Una vez más, se frotó la mejilla con la mano. El detective estaba nervioso y ese día se le veía particularmente lleno de arrugas. Normalmente siempre iba vestido igual: camisa clara y traje oscuro. Rhyme se preguntaba si no sería la misma ropa que había usado el día anterior. Daba la impresión de que así era. Sí, en la manga de la americana estaba la mancha de sangre de los disparos en la biblioteca. Era como si se castigara poniéndose la misma ropa.

Sonó el timbre.

Thom regresó un momento más tarde con un hombre alto y larguirucho. Piel pálida, mala actitud, barba desaliñada y cabellos castaños y rizados. Vestía una americana de pana beige y pantalones de sport marrones. Y sandalias Birkenstock.

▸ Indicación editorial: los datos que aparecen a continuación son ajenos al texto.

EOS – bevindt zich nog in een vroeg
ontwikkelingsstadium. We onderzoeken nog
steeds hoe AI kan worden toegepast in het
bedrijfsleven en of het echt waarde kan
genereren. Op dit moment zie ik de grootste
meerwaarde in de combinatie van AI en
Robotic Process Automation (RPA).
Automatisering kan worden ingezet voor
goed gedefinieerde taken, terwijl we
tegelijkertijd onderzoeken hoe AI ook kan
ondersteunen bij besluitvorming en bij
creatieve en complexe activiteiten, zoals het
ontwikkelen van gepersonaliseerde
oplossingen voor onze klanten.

Paseó la mirada por el laboratorio y luego se quedó observando a Rhyme. Sin sonreír, preguntó:

– ¿Geneva está aquí?

– ¿Quién es usted? -preguntó Sellitto.

– Soy Wesley Goades.

¡Vaya! El Terminator de los abogados no era un personaje ficticio, descubrimiento que sorprendió un poco a Rhyme. Sellitto vio su identificación y asintió.

El hombre no paraba de colocarse las gruesas gafas de montura metálica con sus largos dedos o de tirarse distraídamente de su larga barba, y no miraba a nadie a los ojos durante más de medio segundo. A Rhyme, la constante danza ocular le recordó a la amiga de Geneva, la que mascaba chicle, Lakeesha Scott.

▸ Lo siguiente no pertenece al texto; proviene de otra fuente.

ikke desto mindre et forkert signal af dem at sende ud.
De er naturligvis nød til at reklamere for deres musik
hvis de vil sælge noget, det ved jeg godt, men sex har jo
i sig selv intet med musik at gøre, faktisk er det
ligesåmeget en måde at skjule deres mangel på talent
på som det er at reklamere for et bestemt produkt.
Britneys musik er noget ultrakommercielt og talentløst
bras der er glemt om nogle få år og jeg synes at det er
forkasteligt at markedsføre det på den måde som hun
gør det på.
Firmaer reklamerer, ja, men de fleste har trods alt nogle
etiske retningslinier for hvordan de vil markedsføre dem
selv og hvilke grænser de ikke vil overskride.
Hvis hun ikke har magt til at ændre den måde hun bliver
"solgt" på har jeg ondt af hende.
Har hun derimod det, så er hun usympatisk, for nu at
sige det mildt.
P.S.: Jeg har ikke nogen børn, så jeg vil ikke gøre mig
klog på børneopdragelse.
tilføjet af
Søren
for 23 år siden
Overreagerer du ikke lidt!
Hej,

Le tendió una tarjeta a Thom, que se la mostró a Rhyme. Goades era director de la Compañía de Servicios Legales de Harlem Central, y estaba afiliado a la Asociación pro Libertades Civiles de Estados Unidos. La letra pequeña del final ponía que era un abogado con licencia para ejercer en el Estado de Nueva York, ante los tribunales federales de distrito en Nueva York y Washington DC, y ante el Tribunal Supremo de Justicia de Estados Unidos.

Tal vez su antiguo trabajo de representante de las empresas capitalistas de seguros había tenido como consecuencia que acabara pasándose al otro bando.